Gillian Gorman Round: I think you have to start with what makes a really good campaign, which is some form of hook that you use to reach your target audience. Whether it's an outdoor campaign only or it's social and Web and print and TV, the starting point is the same. For me, what makes a good integrated campaign is a marketer understanding what each of the different mediums needs to do as a role within the campaign. Sometimes it's about deciding not to use a medium. I see some clients who want to do all things simultaneously, but my sensibility is that it's more about what's right for your brand, your message and your consumer.
It's often said that there's much less risk-taking in advertising, especially when it comes to fashion brands. Why do you think that is?

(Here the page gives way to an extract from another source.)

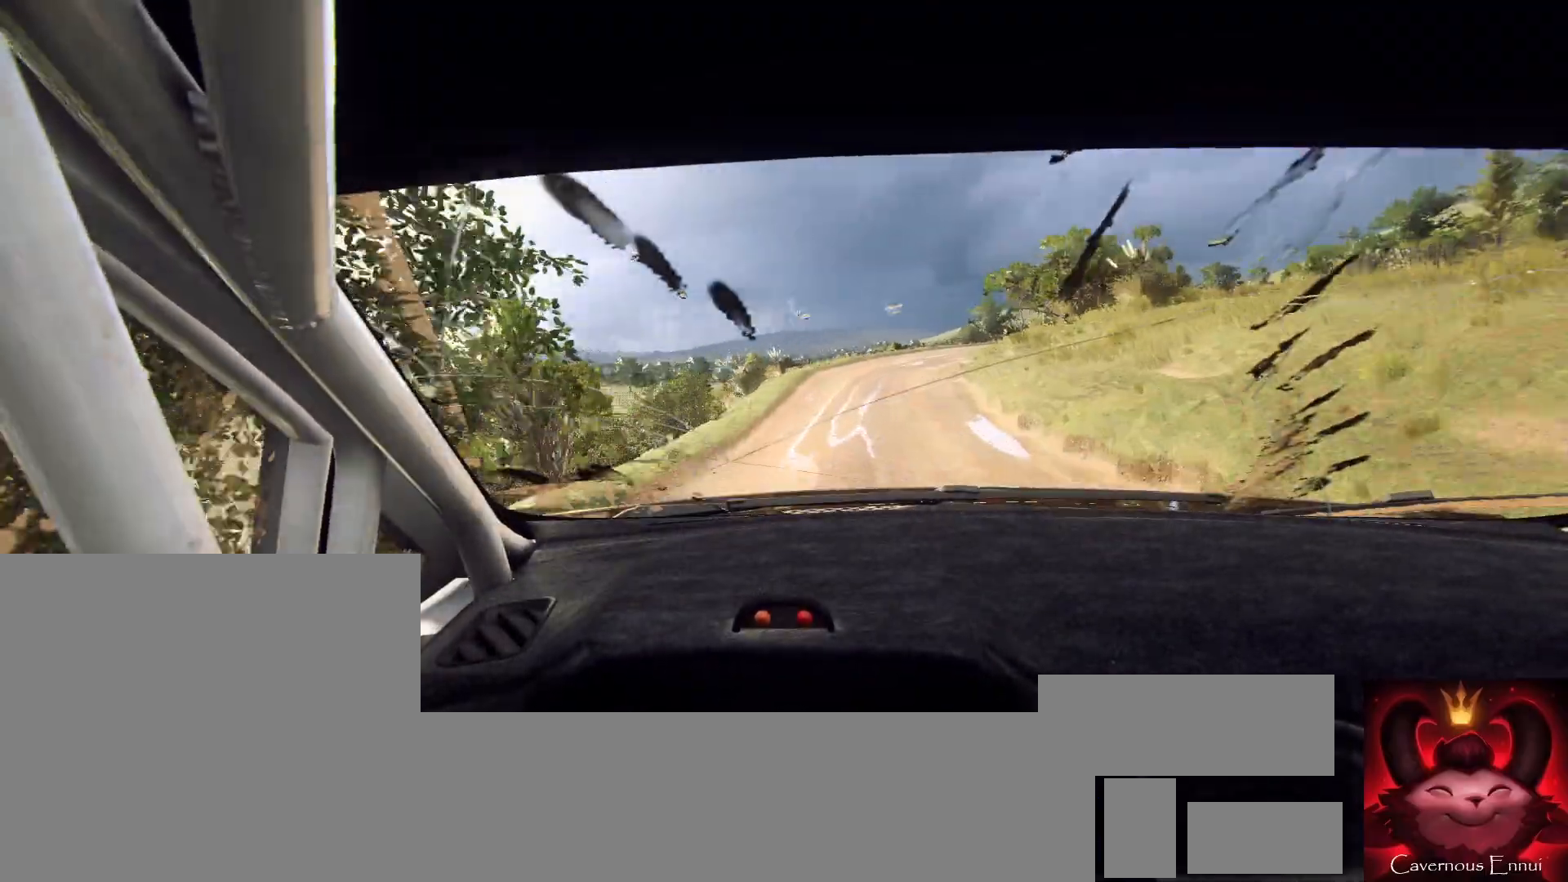
{"buttons": ["L2"], "left_stick": "right", "right_stick": "up", "events": [[200, "left_stick", "center"], [333, "left_stick", "right"], [367, "L2", "down"]]}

There are a lot of other factors and interests around board tables in some of these companies now, and so the ultimate owners might have less taste for risk. Also, many campaigns now have to be global campaigns, and what is acceptable in one culture versus another is very different. Brands are catering to the safest common denominator.
What are some of your favorite recent campaigns?
Thinking about the world of fashion, I love what Chanel's doing at the moment with their fashion and accessories campaigns. They are really mixing up their model choice–it's younger, it's funkier, but it's still so Chanel. The fact that they're juxtapositioning a model with pink hair and a nose ring and a bouclé jumper is very cool. I also love the Prada campaign with James McAvoy. He's not a traditional Hollywood heartthrob. He's an intelligent actor, and I think that the campaign reflects that, which is to his advantage and to the brand's advantage. Outside the world of fashion, the campaign that had me weeping was the Procter & Gamble "Thank You Moms" campaign. It made me think of P&G as not a conglomerate of different brands but as something with a soul. Emotion is a very useful tool in advertising.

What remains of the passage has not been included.